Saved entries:
+ + + + + + +

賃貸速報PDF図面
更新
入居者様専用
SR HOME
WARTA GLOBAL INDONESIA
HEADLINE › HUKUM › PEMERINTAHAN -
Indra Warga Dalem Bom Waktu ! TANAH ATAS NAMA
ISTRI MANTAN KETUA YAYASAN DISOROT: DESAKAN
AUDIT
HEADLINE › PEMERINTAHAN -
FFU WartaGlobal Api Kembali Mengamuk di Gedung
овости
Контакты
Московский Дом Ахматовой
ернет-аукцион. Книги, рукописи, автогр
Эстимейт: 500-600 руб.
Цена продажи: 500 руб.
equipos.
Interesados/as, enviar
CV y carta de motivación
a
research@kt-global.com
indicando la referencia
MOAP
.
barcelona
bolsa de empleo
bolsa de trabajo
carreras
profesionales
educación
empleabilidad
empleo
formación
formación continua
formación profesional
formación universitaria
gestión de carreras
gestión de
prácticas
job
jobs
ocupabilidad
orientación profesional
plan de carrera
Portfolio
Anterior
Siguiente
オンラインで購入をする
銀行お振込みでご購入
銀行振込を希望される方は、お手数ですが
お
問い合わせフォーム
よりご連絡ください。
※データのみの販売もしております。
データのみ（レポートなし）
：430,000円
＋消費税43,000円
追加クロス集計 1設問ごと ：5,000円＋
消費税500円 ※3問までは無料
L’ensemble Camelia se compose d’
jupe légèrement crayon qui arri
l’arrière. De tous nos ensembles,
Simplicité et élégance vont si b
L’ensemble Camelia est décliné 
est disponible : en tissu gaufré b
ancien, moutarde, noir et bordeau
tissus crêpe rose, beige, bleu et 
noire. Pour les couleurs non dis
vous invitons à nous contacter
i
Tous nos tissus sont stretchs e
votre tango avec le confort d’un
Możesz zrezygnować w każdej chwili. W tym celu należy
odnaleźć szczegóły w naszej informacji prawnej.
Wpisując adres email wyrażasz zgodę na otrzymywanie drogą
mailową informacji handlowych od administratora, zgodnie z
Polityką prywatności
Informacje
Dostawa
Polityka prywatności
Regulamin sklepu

+ + + + + + +

- [Task statement]: Copy every record above out again, word for word.

- [Response to this exercise]:
賃貸速報PDF図面
更新
入居者様専用
SR HOME
WARTA GLOBAL INDONESIA
HEADLINE › HUKUM › PEMERINTAHAN -
Indra Warga Dalem Bom Waktu ! TANAH ATAS NAMA
ISTRI MANTAN KETUA YAYASAN DISOROT: DESAKAN
AUDIT
HEADLINE › PEMERINTAHAN -
FFU WartaGlobal Api Kembali Mengamuk di Gedung
овости
Контакты
Московский Дом Ахматовой
ернет-аукцион. Книги, рукописи, автогр
Эстимейт: 500-600 руб.
Цена продажи: 500 руб.
equipos.
Interesados/as, enviar
CV y carta de motivación
a
research@kt-global.com
indicando la referencia
MOAP
.
barcelona
bolsa de empleo
bolsa de trabajo
carreras
profesionales
educación
empleabilidad
empleo
formación
formación continua
formación profesional
formación universitaria
gestión de carreras
gestión de
prácticas
job
jobs
ocupabilidad
orientación profesional
plan de carrera
Portfolio
Anterior
Siguiente
オンラインで購入をする
銀行お振込みでご購入
銀行振込を希望される方は、お手数ですが
お
問い合わせフォーム
よりご連絡ください。
※データのみの販売もしております。
データのみ（レポートなし）
：430,000円
＋消費税43,000円
追加クロス集計 1設問ごと ：5,000円＋
消費税500円 ※3問までは無料
L’ensemble Camelia se compose d’
jupe légèrement crayon qui arri
l’arrière. De tous nos ensembles,
Simplicité et élégance vont si b
L’ensemble Camelia est décliné 
est disponible : en tissu gaufré b
ancien, moutarde, noir et bordeau
tissus crêpe rose, beige, bleu et 
noire. Pour les couleurs non dis
vous invitons à nous contacter
i
Tous nos tissus sont stretchs e
votre tango avec le confort d’un
Możesz zrezygnować w każdej chwili. W tym celu należy
odnaleźć szczegóły w naszej informacji prawnej.
Wpisując adres email wyrażasz zgodę na otrzymywanie drogą
mailową informacji handlowych od administratora, zgodnie z
Polityką prywatności
Informacje
Dostawa
Polityka prywatności
Regulamin sklepu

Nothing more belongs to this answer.